Well, minimum of two.  Yard size I think depends on whether the person has enough feed for the goats.  Goats can go through a yard eating everything in no time.


----------



## Nerdy11 (Sep 9, 2013)

What about Dwarf and Pygmy goats?


----------



## SkyWarrior (Sep 9, 2013)

Nerdy11 said:
			
		

> What about Dwarf and Pygmy goats?


What about them?


----------



## Nerdy11 (Sep 9, 2013)

How many should you have on a .25 acre? I looked it up but it was very vague


----------



## SheepGirl (Sep 9, 2013)

I'm not sure where you live. But for the mid atlantic region, you can have 1000# of livestock per acre. A 1/4 acre is 10,890 square feet. So assuming this is ALL yard (no house, no shed, no garage, etc), you could have two 100 lb goats or five 50 lb goats. That is if you want them to live off of your land with only supplemental feed during the non-growing season.

However if you're able to find a cheap, reliable source of hay (hay gets expensive if you live in town and don't know where to look in the country), you can keep many more animals. Sheep require just 30 sq ft of lot space, lambs 8 sq ft of lot space. So you can build yourself a 30x40 pen and theoretically keep 40 sheep in there. Obviously you wouldn't, but the option's there. Likely, in a town setting, that would be enough for 3-4 females and their babies (they may have 3 to 10 babies at their side).

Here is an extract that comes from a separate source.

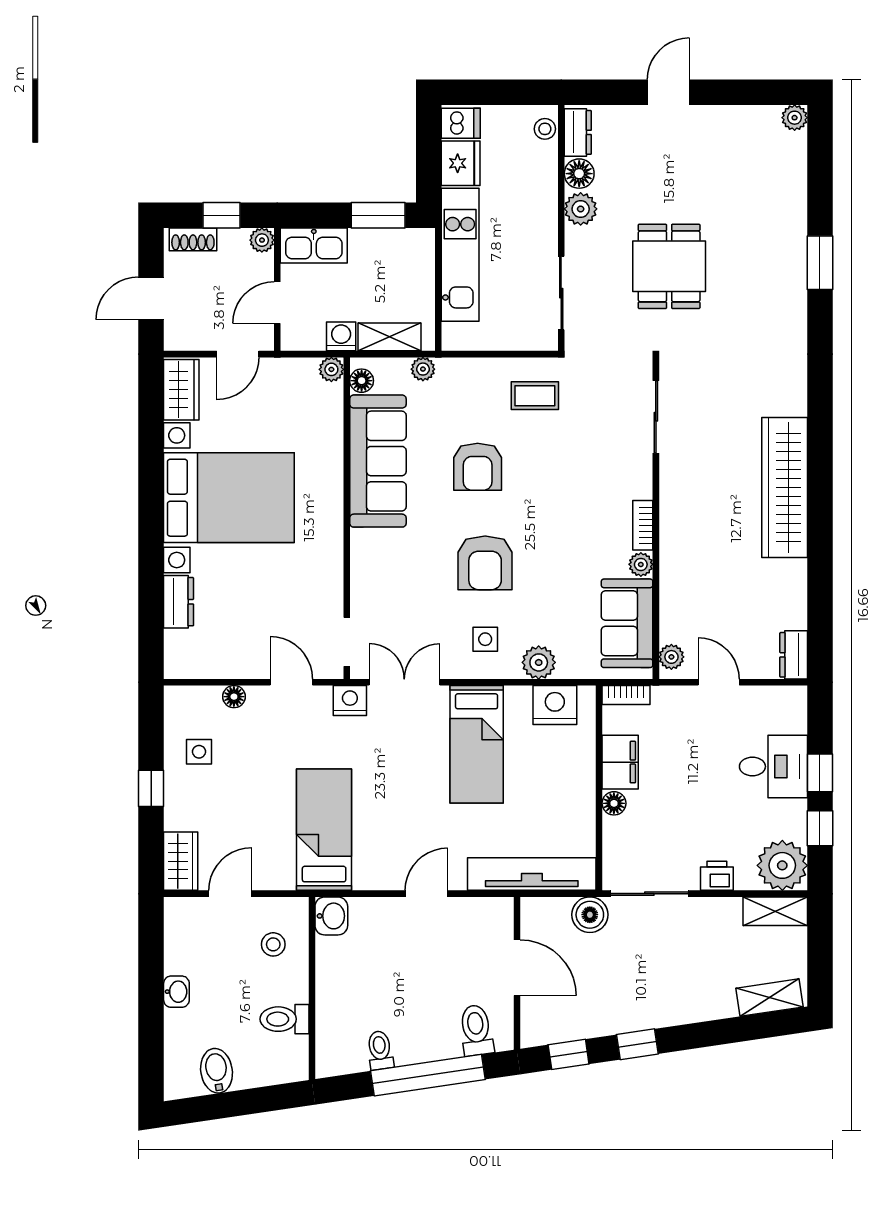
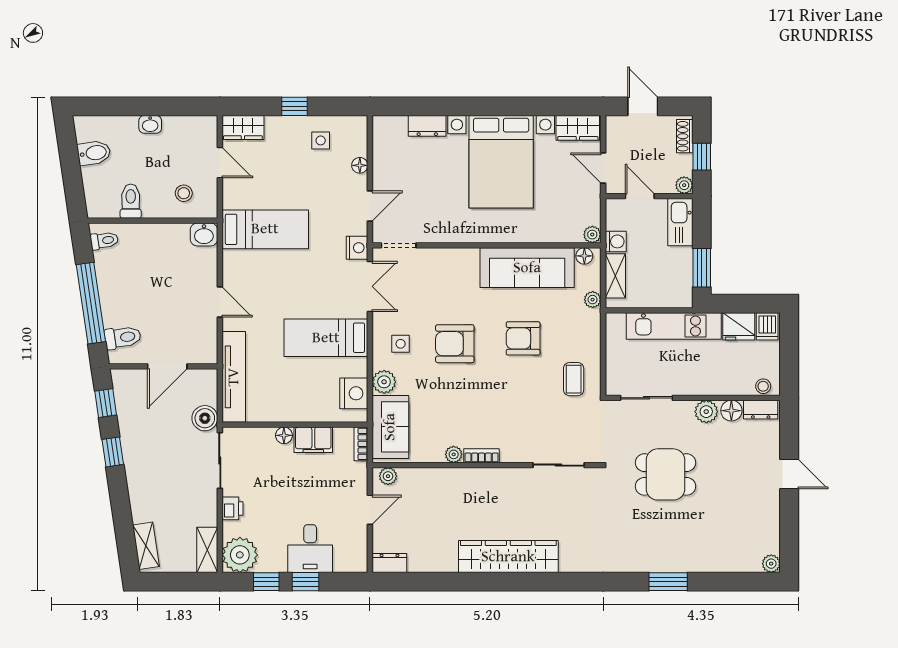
sofa: (627, 623) -> (390, 427), moved, turned 90
toilet: (380, 1050) -> (104, 241), moved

Animals don't need lots of space if you're feeding them...just enough for exercise; animals only need space when they're finding their own food because the amount of grass they need to meet their nutritional needs is spread out over a large area.


----------



## norseofcourse (Sep 9, 2013)

In Akron, Ohio, I think they passed a law awhile back to allow pet goats in the city, but I'm pretty sure they limited it to a pigmy goat wether, and just one.  I believe they also allow a potbellied pig as a pet, but if I recall correctly there's a weight limit for them.

You could do a search for Akron Ohio Revised Code and search that for goats, if I get a chance I'll look it up later tonight too.


----------



## OneFineAcre (Sep 9, 2013)

norseofcourse said:
			
		

> In Akron, Ohio, I think they passed a law awhile back to allow pet goats in the city, but I'm pretty sure they limited it to a pigmy goat wether, and just one.  I believe they also allow a potbellied pig as a pet, but if I recall correctly there's a weight limit for them.
> 
> You could do a search for Akron Ohio Revised Code and search that for goats, if I get a chance I'll look it up later tonight too.


In the city limits of Raleigh, NC you can have two miniature goats on a half acre lot.  There are of course rules regarding setbacks for housing etc, and you cannot have bucks.  

Their is a story in the latest issue of United Caprine News on how the writer went about persuading the city council in Seattle (or Portland, can't remember which somewhere in the great northwest ) to have similar guidelines to what they have in Raleigh.  Both allow Nigerian's for milk.

Urban homesteaders in Raleigh are my main market for animals that we don't think we will keep for showing.


----------



## Nerdy11 (Sep 11, 2013)

Thanks everyone, that really helps. We are near loads of farms, so hay is not a problem.


----------